Did not receive any replies on Reddit so I am asking for advice here instead.
I am an international student who has the honor of being admitted to both UC Berkeley (BS EECS) and Imperial College London (MEng in Computing with AI/ML). Both are phenomenal universities and, in my opinion, the best public colleges for CS/Engineering in their respective countries. I will be charged non-resident/overseas tuition so I will pay in full at both unis (my family is fortunate enough to afford them both). Although I am not a US-citizen/permanent resident, I have been living in the state of Minnesota for over 4 years now so I am already well accustomed to the life and culture here.
Note: I will send a deposit to secure my place Berkeley anyways. If I do end up at Imperial, of course, it would not matter anymore.
I am looking forward to a career in research (aiming for industrial instead of academic) so I will definitely attend grad school. My current plan is to pursue all of my higher education from a single country so I will complete my Ph.D./Masters from the UK if I enroll at Imperial or the US if I attend Berkeley. Since both of these universities are amazing academically, I am looking at my options further down the road.
If I graduate from a US uni, I would naturally like to work and settle down in America. However, my only option would be to get an H1B visa and hope for a green card in the future. Unfortunately, I do happen to be from one of the two most impacted countries in the green-card backlog. Because of the way the current immigration system is set up (which I am not against, ironically), it can take me an upwards of two decades (this figure is coming from multiple google searches) before I even get anywhere close to getting my permanent residency. However, one big advantage of staying in the US is that companies here boast higher salaries and cutting edge R&D departments.

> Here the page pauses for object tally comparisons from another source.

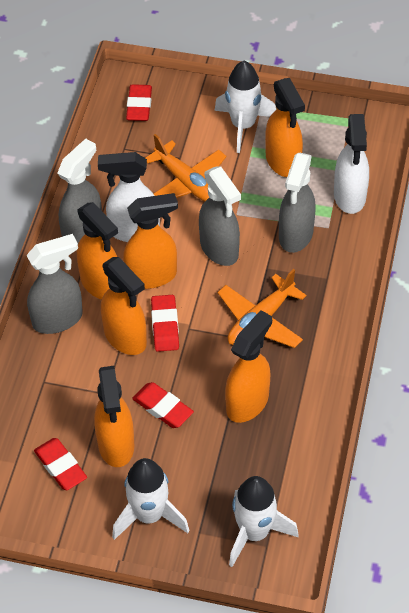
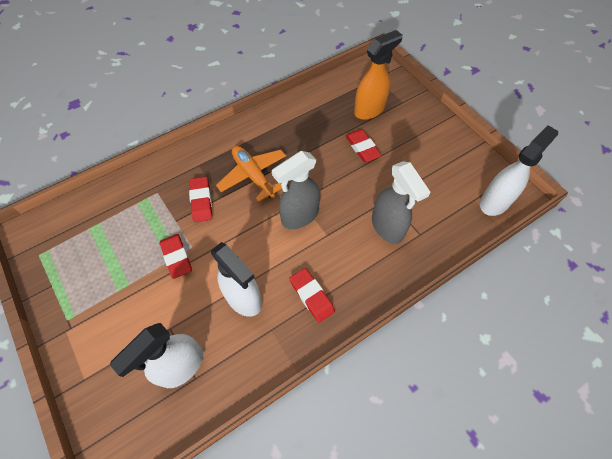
grey spray bottle: [27,234,83,334] [57,139,102,243] [199,166,241,266] [279,153,316,253] = 4 -> [272,151,320,229] [372,161,431,244] = 2
orange plane: [146,134,226,202] [218,269,307,348] = 2 -> [216,146,286,202] = 1
orange spray bottle: [77,202,118,299] [94,366,134,467] [101,257,147,355] [123,193,178,289] [225,310,272,423] [265,78,305,177] = 6 -> [354,30,403,120] = 1
white rocket: [112,458,189,540] [214,61,276,153] [229,476,299,567] = 3 -> none = 0
white spray bottle: [98,152,160,242] [334,114,369,214] = 2 -> [109,323,203,388] [211,242,262,317] [480,125,558,216] = 3

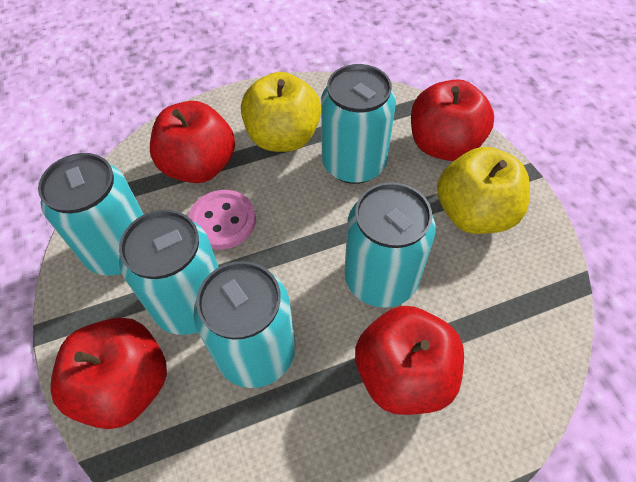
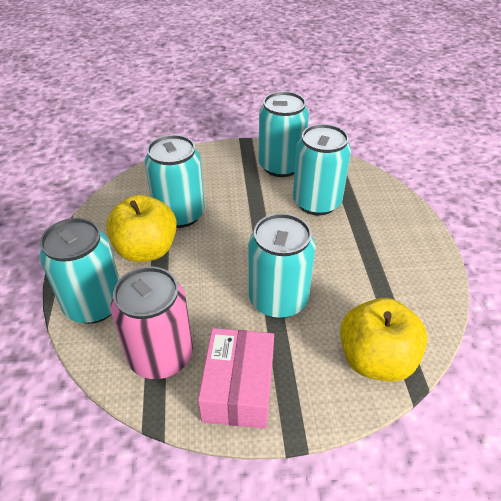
pink box: none = 0 -> [198,328,274,429] = 1
pink button: [188,190,256,249] = 1 -> none = 0
pink can: none = 0 -> [111,266,193,379] = 1
red apple: [50,318,167,429] [150,101,235,183] [355,306,464,415] [411,79,494,161] = 4 -> none = 0

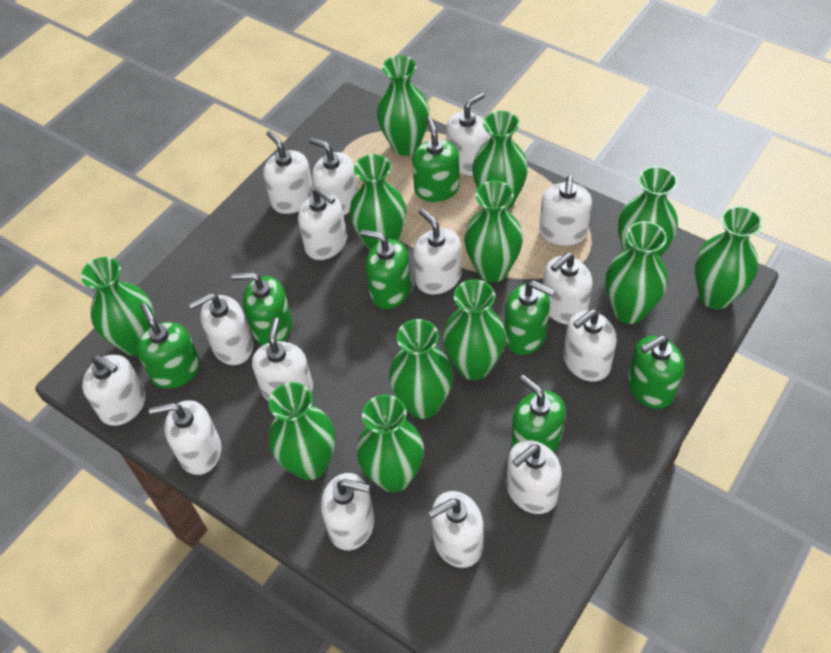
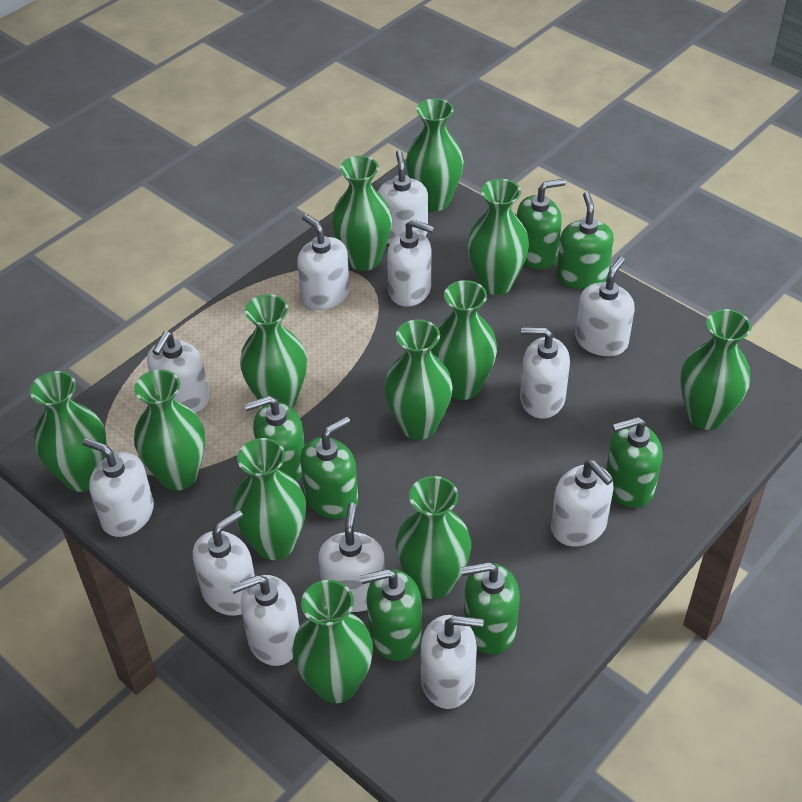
white soap dispenser: [82,355,146,426] [149,400,221,475] [189,293,253,365] [252,318,313,401] [263,130,314,214] [298,187,347,260] [309,137,357,216] [321,473,375,550] [413,209,461,294] [428,491,483,568] [446,92,489,176] [507,440,562,514] [539,176,592,246] [543,252,593,325] [563,309,617,381] = 15 -> [82,438,154,537] [147,331,210,413] [193,510,255,616] [231,575,299,666] [297,214,350,310] [318,503,385,612] [378,150,428,244] [387,220,434,307] [421,615,484,709] [520,327,570,419] [551,460,614,546] [575,257,635,356] = 12

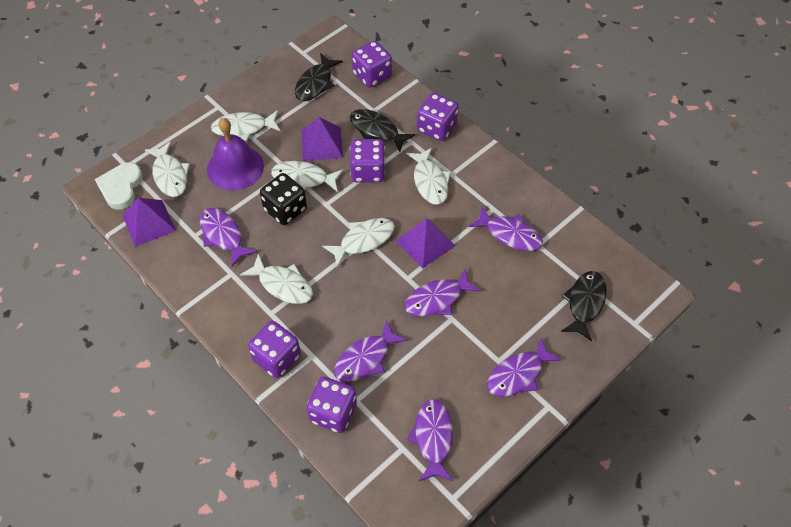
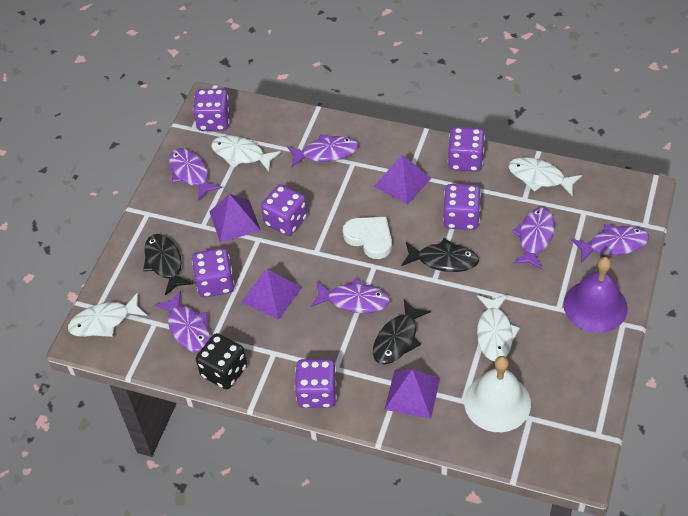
purple dice: [248,321,301,378] [306,377,357,433] [350,139,385,182] [352,41,392,88] [417,93,459,141] = 5 -> [192,248,235,297] [193,89,230,131] [261,184,307,236] [295,359,337,408] [443,184,481,230] [448,127,485,172] = 6
purple pyramid: [122,198,176,247] [301,117,343,161] [396,218,455,269] = 3 -> [209,194,261,243] [242,269,302,320] [374,155,432,205] [384,369,440,419] = 4
white bell: none = 0 -> [464,356,531,432] = 1
white fish: [145,141,190,197] [211,110,281,142] [240,254,313,304] [271,161,344,192] [322,218,395,268] [406,147,451,205] = 6 -> [68,292,147,337] [211,136,281,172] [477,295,520,361] [508,157,582,197] = 4

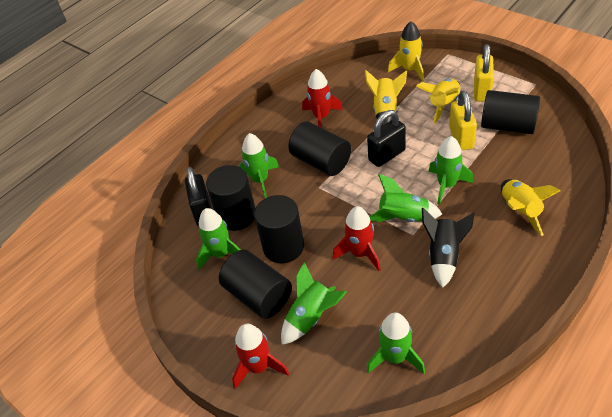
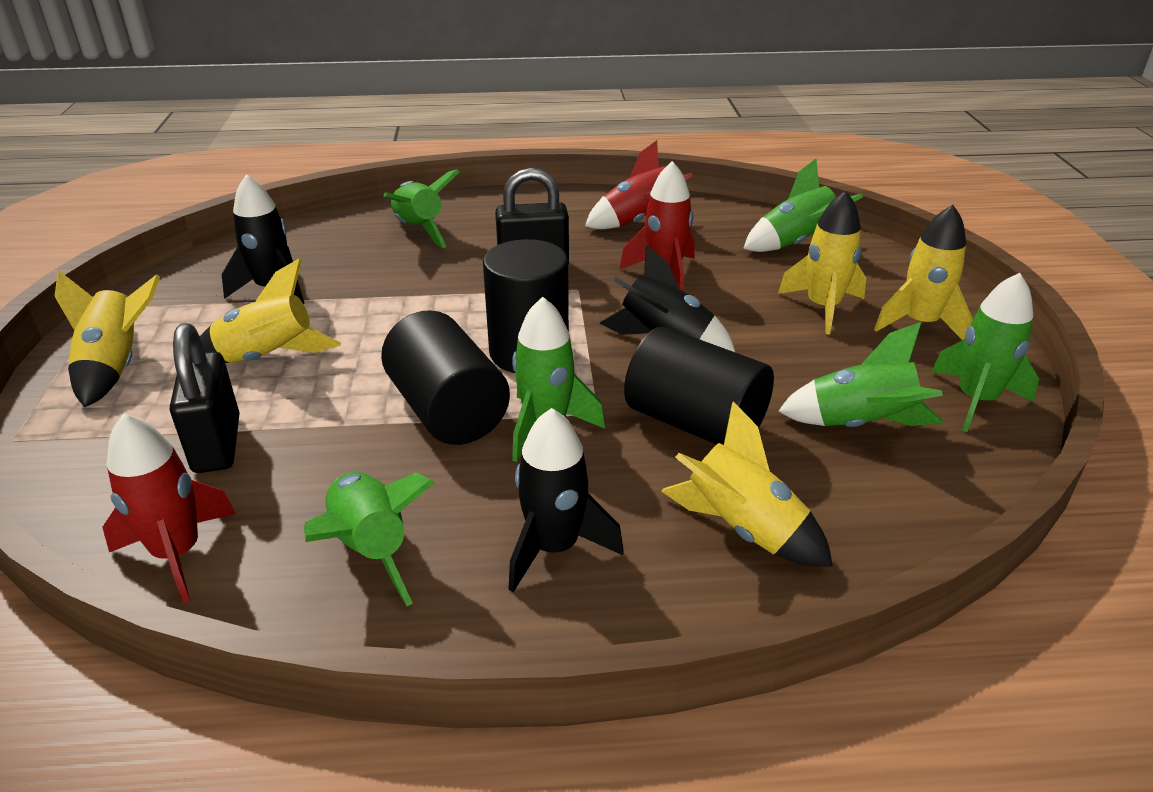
black cylinder: [206,165,256,231] [219,250,292,319] [254,195,304,263] [288,122,351,176] [481,90,540,134] = 5 -> [381,310,510,445] [483,239,569,373] [624,327,774,445] = 3
black rocket: [422,208,475,288] = 1 -> [221,174,305,304] [508,408,624,592] [599,246,736,353] = 3
yellow padlock: [449,91,477,150] [474,44,494,102] = 2 -> none = 0
yellow rocket: [365,70,407,127] [388,21,424,82] [416,79,461,124] [501,179,561,236] = 4 -> [54,270,160,407] [200,258,341,363] [661,402,833,567] [778,191,866,334] [874,205,973,340] = 5

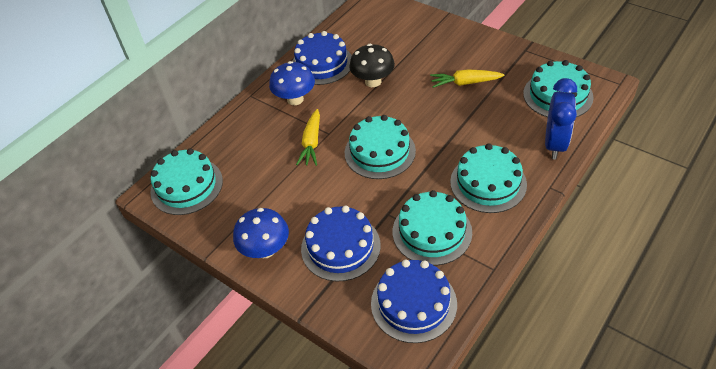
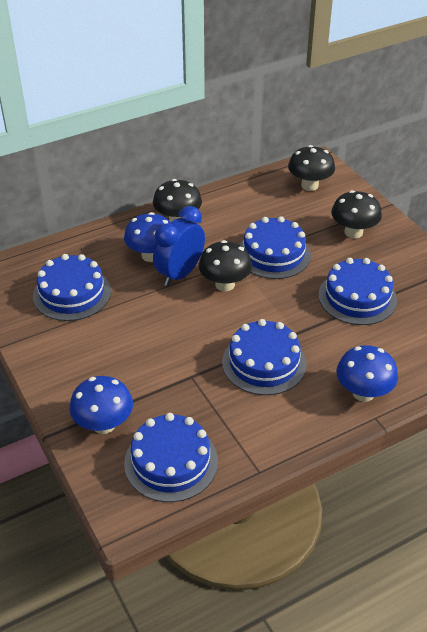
black mushroom: [349,44,395,87] = 1 -> [153,179,202,222] [199,240,252,291] [288,145,335,191] [331,190,382,238] = 4
blue cake: [292,31,352,85] [301,206,381,282] [371,259,457,343] = 3 -> [33,254,111,321] [124,413,218,502] [222,319,307,395] [240,216,311,279] [319,258,397,325] = 5
blue mushroom: [233,208,289,258] [269,61,315,105] = 2 -> [69,376,133,434] [124,212,170,262] [336,345,398,402] = 3
turquoise cake: [150,148,223,215] [345,115,416,179] [393,190,472,266] [450,143,527,213] [523,60,594,117] = 5 -> none = 0
yellow carrot: [296,109,320,166] [430,69,505,88] = 2 -> none = 0

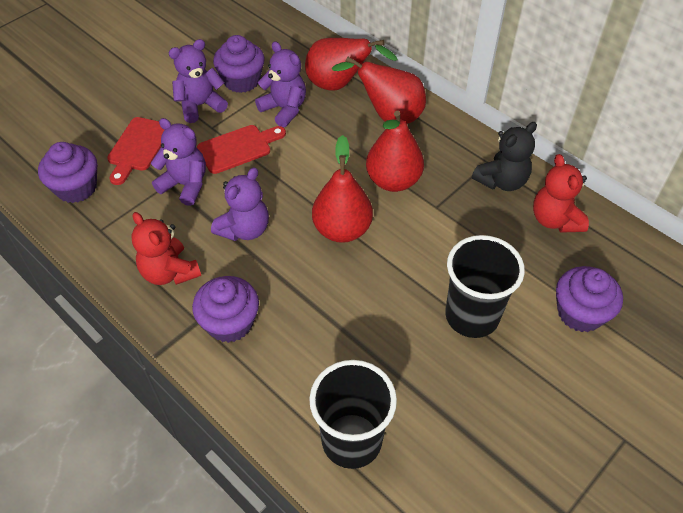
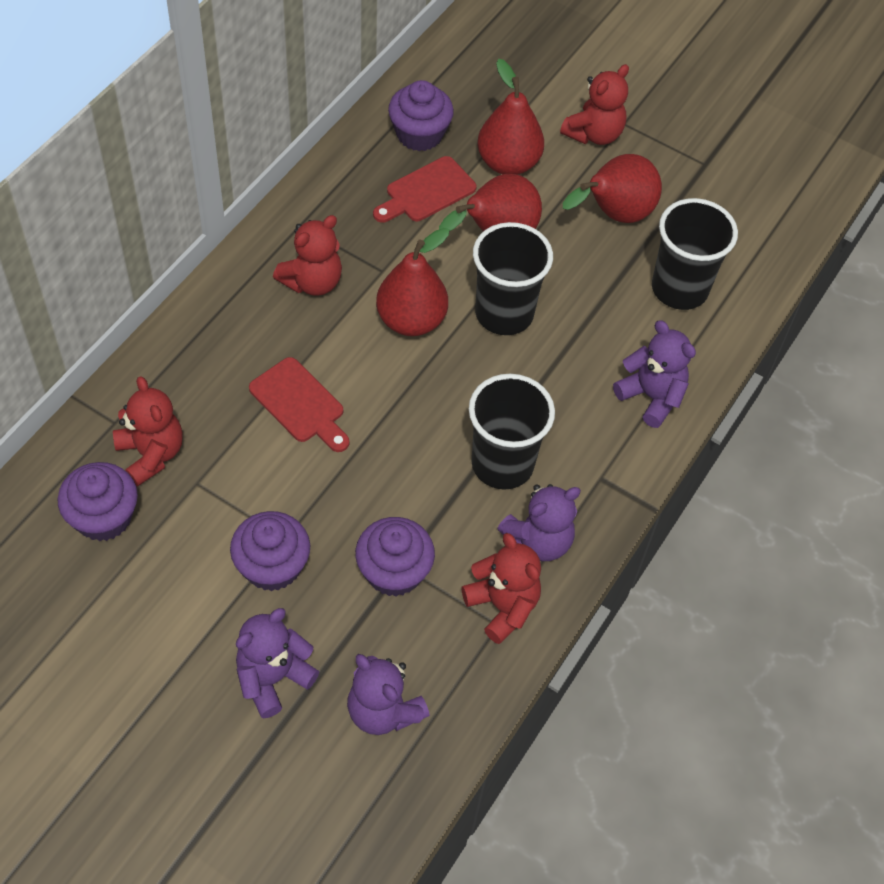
black cup: [309,360,397,469] [445,235,525,338] = 2 -> [469,374,555,490] [473,222,553,335] [652,198,738,310] = 3
black teddy bear: [472,122,537,191] = 1 -> none = 0
red teddy bear: [131,212,201,285] [533,154,589,233] = 2 -> [113,376,183,487] [273,215,342,296] [462,533,541,644] [560,64,629,145] = 4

On the other hand, the UK has a system where a person can apply for an ILR (which is their version of permanent residency) with just 10 years of lawful and continuous residence. Fortunately, my 4 years at Imperial along with the additional 4-5 years of grad school will automatically contribute to the majority of that ten-year requirement. Combined with the fact that UK citizenship requires a person to stay on an ILR for only a year at most, I can actually become a British citizen before I’m even 30. Furthermore, based on my current research, it seems as if the top-tier Ph.D. programs in the UK (Oxbridge, Imperial, UCL, Edinburgh, etc.) are somewhat easier to get accepted to in comparison to their American counterparts (Stanford, CMU, MIT, Caltech, Berkeley, etc.). I do want to mention that this is based on anecdotal evidence; I don’t have an official statistic to prove this.
To sum it up, I believe that there are more opportunities for career growth in the US, but the route to citizenship (and grad school) is simpler in the UK. For some reason, I have a feeling that I will get a lot of hate for making this post but I am genuinely weighing my options right now and I would appreciate any advice from you experts!
Edit: I forgot to mention that my parents are definitely moving to the UK regardless of my decision to attend either Uni. My dad found a higher paying job there.